====== Provided passage ======

Health Magazine

Beauty, Part III

By Melissa Boles @_mboles

In continuing with our conversation on beauty, my friend Lauren Nespoli, who I’ve known for several years, shares her perspective.  I’m really loving this series, and I’m wondering – if you could answer these questions, what would you say?

What does the word “beauty” mean to you?

When I first think of beauty, I do tend to think of someone looking nice, but there’s inner beauty and outer beauty. Outer beauty is more superficial and possibly people notice that before inner beauty when someone walks into a room, but inner beauty is more important. Without inner beauty, outer beauty is just a shell; the inner beauty is what truly makes a person beautiful. To me, inner beauty is being a good person who is considerate of others and just tries to be their best self.

What’s your first memory of understanding beauty?

I don’t know! Probably watching my mom get ready for something, and putting on a dress and doing her hair and makeup. I remember thinking that she looked beautiful. I assumed it was because of the makeup, but I thought she looked pretty every day so I think it was actually her intelligence and happiness and the love she showed my sister and I that really made me say that she was beautiful.

What do you know about beauty now that you didn’t know when you were in your teens/early twenties?

Maybe that beauty isn’t uniform; everyone can be beautiful in their own way and you don’t have to all look the same. When I was a teenager, for a while it seemed like guys thought girls like Jennifer Lopez and Shakira were beautiful, and I was always comparing myself to celebrities and seeing what I needed to change about myself to make myself look prettier. When it was a hair style or an outfit, that was easy. But looking at them, I knew I could never change my petite body into that of a curvy Hispanic woman, and my pale skin wasn’t going to look like their dark skin no matter how long I stayed in the sun. Plus, I liked my body shape and I didn’t want to be super tan. So, I had to realize that that was one person’s definition of pretty and I could be pretty in my own way by emphasizing the parts of myself that I thought looked good and downplaying the parts I didn’t like as much. I didn’t have to change myself. Also, don’t be so afraid of mascara! haha.

What do you wish you could change about the way beauty is portrayed?

====== Supplied data ======

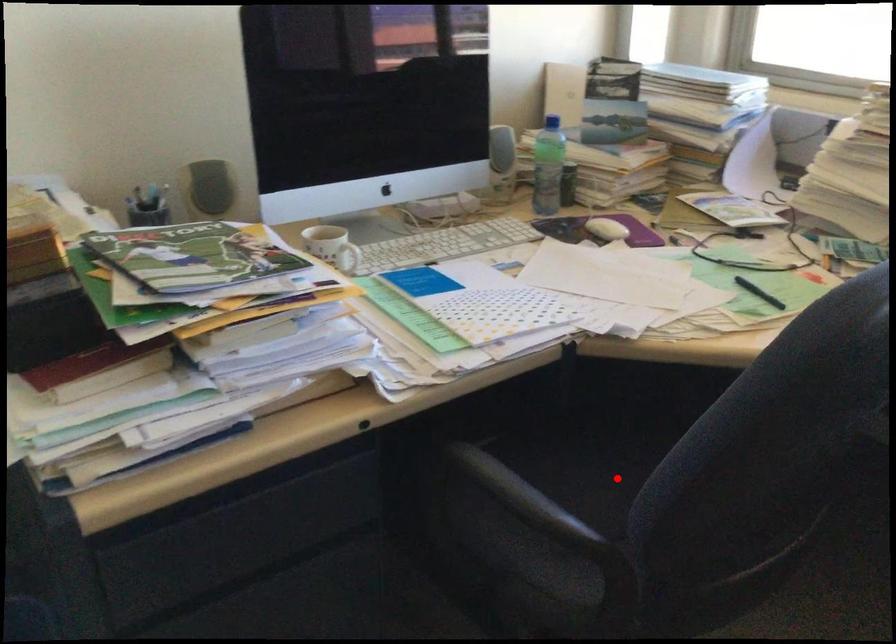
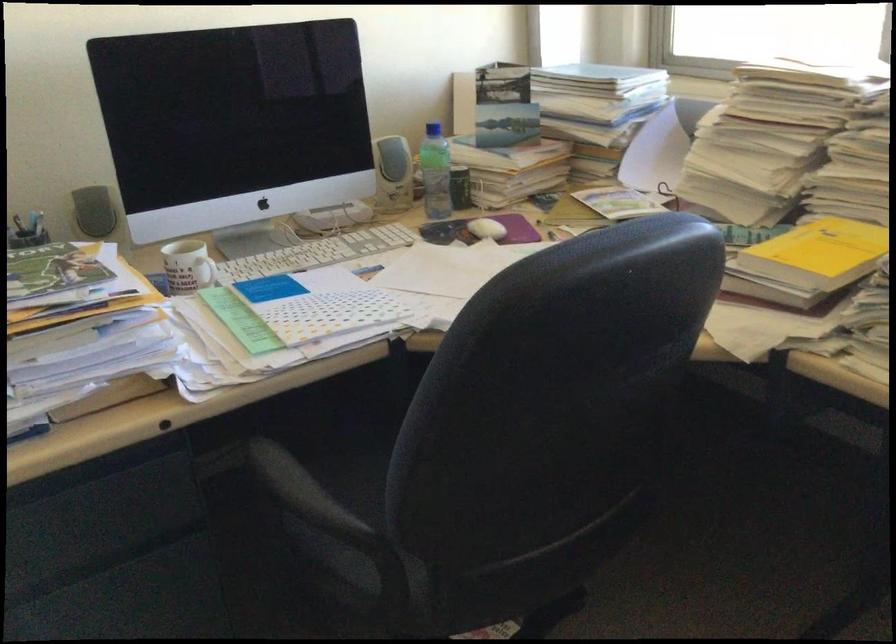
Question: I am providing you with two images of the same scene from different viewpoints. A red point is marked on the first image. At the location where the point appears in image 1, is it still visible in image 2?

Choices:
 (A) Yes
 (B) No

Answer: (B)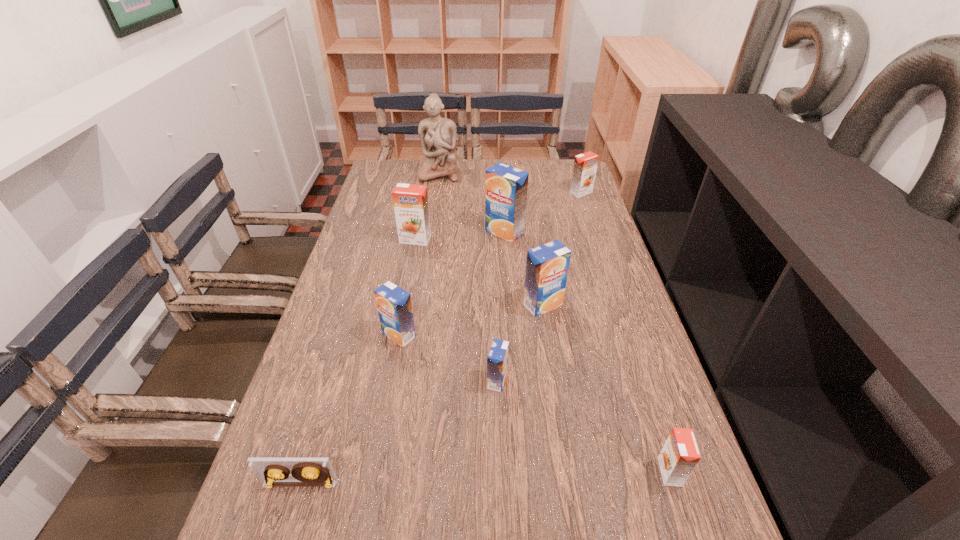
Locate an element on the screen. Image resolution: width=960 pixels, height=540 pixels. vacant region located 0.340m on the front of the third smallest blue orange_juice is located at coordinates (564, 441).

You are a GUI agent. You are given a task and a screenshot of the screen. Output one action in this format:
    pyautogui.click(x=<x>, y=<y>)
    Task: Click on the vacant space located 0.070m on the front of the leftmost orange orange juice
    This screenshot has height=540, width=960.
    Given the screenshot: What is the action you would take?
    pyautogui.click(x=412, y=260)

Where is `free space located 0.080m on the left of the farthest orange orange juice`? Image resolution: width=960 pixels, height=540 pixels. free space located 0.080m on the left of the farthest orange orange juice is located at coordinates (547, 193).

This screenshot has height=540, width=960. In order to click on free point located on the front of the second nearest blue orange_juice in this screenshot , I will do `click(394, 368)`.

The height and width of the screenshot is (540, 960). I want to click on blank space located on the right of the third nearest object, so click(x=615, y=381).

Locate an element on the screen. This screenshot has width=960, height=540. vacant position located on the back of the nearest orange juice is located at coordinates (628, 342).

Find the location of `figurine present at the far edge`. figurine present at the far edge is located at coordinates (437, 135).

Locate an element on the screen. The width and height of the screenshot is (960, 540). orange juice that is at the far edge is located at coordinates tap(585, 165).

The height and width of the screenshot is (540, 960). Find the location of `orange juice at the left edge`. orange juice at the left edge is located at coordinates (410, 201).

Where is `videotape that is at the left edge`? This screenshot has width=960, height=540. videotape that is at the left edge is located at coordinates (271, 472).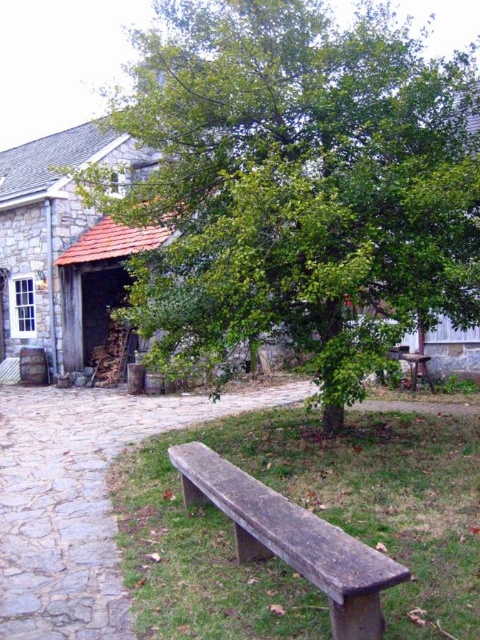
Can you confirm if green leafy tree at center is positioned to the right of brown stone bench at center?

Correct, you'll find green leafy tree at center to the right of brown stone bench at center.

Does green leafy tree at center have a greater height compared to brown stone bench at center?

Correct, green leafy tree at center is much taller as brown stone bench at center.

The height and width of the screenshot is (640, 480). Find the location of `green leafy tree at center`. green leafy tree at center is located at coordinates (299, 182).

The image size is (480, 640). What do you see at coordinates (292, 540) in the screenshot? I see `weathered wood bench at lower center` at bounding box center [292, 540].

Who is positioned more to the left, weathered wood bench at lower center or wooden bench at center?

Positioned to the left is weathered wood bench at lower center.

Locate an element on the screen. weathered wood bench at lower center is located at coordinates (292, 540).

This screenshot has width=480, height=640. Find the location of `weathered wood bench at lower center`. weathered wood bench at lower center is located at coordinates (292, 540).

Which is below, green leafy tree at center or weathered wood bench at lower center?

Positioned lower is weathered wood bench at lower center.

Which is in front, point (358, 289) or point (407, 577)?

Point (407, 577)

The width and height of the screenshot is (480, 640). Identify the location of green leafy tree at center. (299, 182).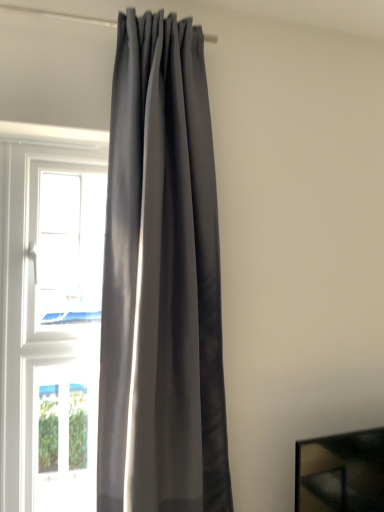
Question: Is matte gray curtain at center behind white glossy window at left, which ranks as the first window in top-to-bottom order?

Choices:
 (A) no
 (B) yes

Answer: (A)

Question: Is white glossy window at left, the second window ordered from the bottom, at the back of matte gray curtain at center?

Choices:
 (A) yes
 (B) no

Answer: (B)

Question: Considering the relative sizes of matte gray curtain at center and white glossy window at left, the second window ordered from the bottom, in the image provided, is matte gray curtain at center smaller than white glossy window at left, the second window ordered from the bottom,?

Choices:
 (A) no
 (B) yes

Answer: (A)

Question: Can you confirm if matte gray curtain at center is taller than white glossy window at left, which ranks as the first window in top-to-bottom order?

Choices:
 (A) yes
 (B) no

Answer: (A)

Question: Is matte gray curtain at center aimed at white glossy window at left, the second window ordered from the bottom?

Choices:
 (A) yes
 (B) no

Answer: (B)

Question: Is matte gray curtain at center positioned far away from white glossy window at left, the second window ordered from the bottom?

Choices:
 (A) no
 (B) yes

Answer: (A)

Question: Is transparent glass window at left, marked as the 1th window in a bottom-to-top arrangement, oriented towards matte gray curtain at center?

Choices:
 (A) yes
 (B) no

Answer: (B)

Question: Are transparent glass window at left, marked as the 1th window in a bottom-to-top arrangement, and matte gray curtain at center located far from each other?

Choices:
 (A) yes
 (B) no

Answer: (B)

Question: Is transparent glass window at left, arranged as the 2th window when viewed from the top, further to the viewer compared to matte gray curtain at center?

Choices:
 (A) yes
 (B) no

Answer: (A)

Question: Would you say transparent glass window at left, marked as the 1th window in a bottom-to-top arrangement, is outside matte gray curtain at center?

Choices:
 (A) no
 (B) yes

Answer: (B)

Question: Considering the relative sizes of transparent glass window at left, marked as the 1th window in a bottom-to-top arrangement, and matte gray curtain at center in the image provided, is transparent glass window at left, marked as the 1th window in a bottom-to-top arrangement, taller than matte gray curtain at center?

Choices:
 (A) yes
 (B) no

Answer: (B)

Question: Is matte gray curtain at center inside transparent glass window at left, marked as the 1th window in a bottom-to-top arrangement?

Choices:
 (A) no
 (B) yes

Answer: (A)

Question: Could you tell me if white glossy window at left, which ranks as the first window in top-to-bottom order, is turned towards transparent glass window at left, arranged as the 2th window when viewed from the top?

Choices:
 (A) no
 (B) yes

Answer: (A)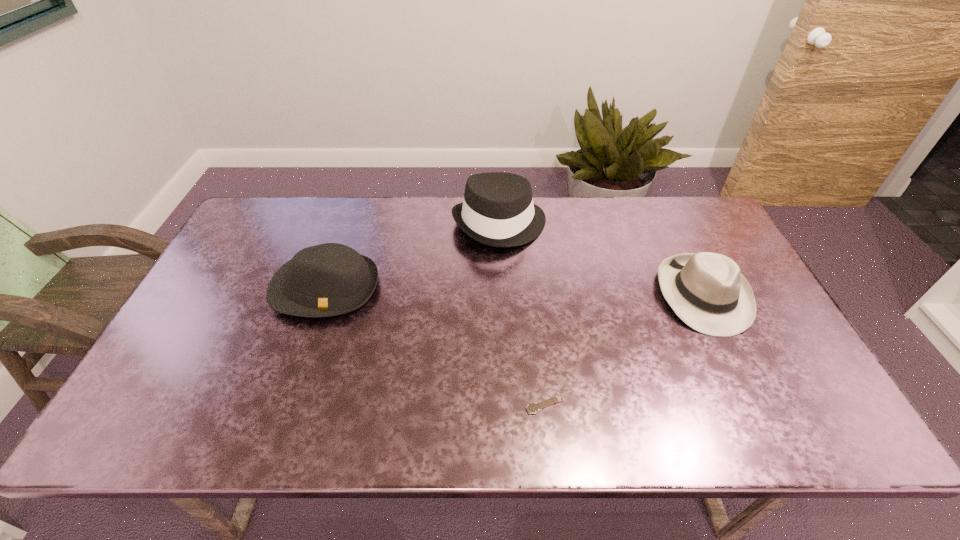
This screenshot has width=960, height=540. Find the location of `object that is at the far edge`. object that is at the far edge is located at coordinates (497, 210).

Locate an element on the screen. object situated at the near edge is located at coordinates (532, 408).

Where is `object present at the right edge`? This screenshot has width=960, height=540. object present at the right edge is located at coordinates (707, 291).

Locate an element on the screen. This screenshot has height=540, width=960. free space at the far edge of the desktop is located at coordinates (405, 207).

Where is `free space at the near edge of the desktop`? The image size is (960, 540). free space at the near edge of the desktop is located at coordinates (585, 411).

Image resolution: width=960 pixels, height=540 pixels. Find the location of `vacant region at the left edge of the desktop`. vacant region at the left edge of the desktop is located at coordinates (225, 287).

Identify the location of vacant position at the right edge of the desktop. The width and height of the screenshot is (960, 540). (736, 343).

In the image, there is a desktop. Where is `vacant space at the far left corner`? vacant space at the far left corner is located at coordinates (271, 230).

At what (x,y) coordinates should I click in order to perform the action: click on free region at the far right corner of the desktop. Please return your answer as a coordinate pair (x, y). The width and height of the screenshot is (960, 540). Looking at the image, I should click on [690, 215].

Image resolution: width=960 pixels, height=540 pixels. I want to click on empty location between the rightmost fedora and the shortest object, so click(x=624, y=349).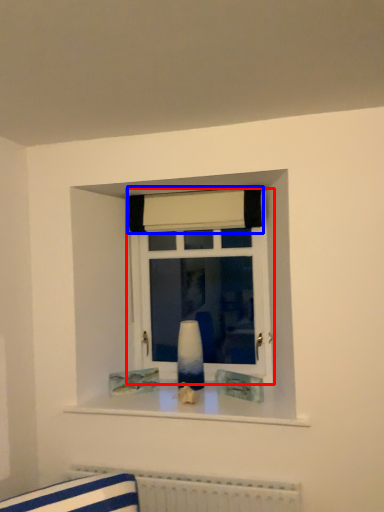
Question: Which object is closer to the camera taking this photo, window (highlighted by a red box) or curtain (highlighted by a blue box)?

Choices:
 (A) window
 (B) curtain

Answer: (B)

======

From the "Beauty, Part III" article, write out word for word the part starting with "Beauty, Part III" and going on through "would you say?".

Answer =>
Beauty, Part III

By Melissa Boles @_mboles

In continuing with our conversation on beauty, my friend Lauren Nespoli, who I’ve known for several years, shares her perspective.  I’m really loving this series, and I’m wondering – if you could answer these questions, what would you say?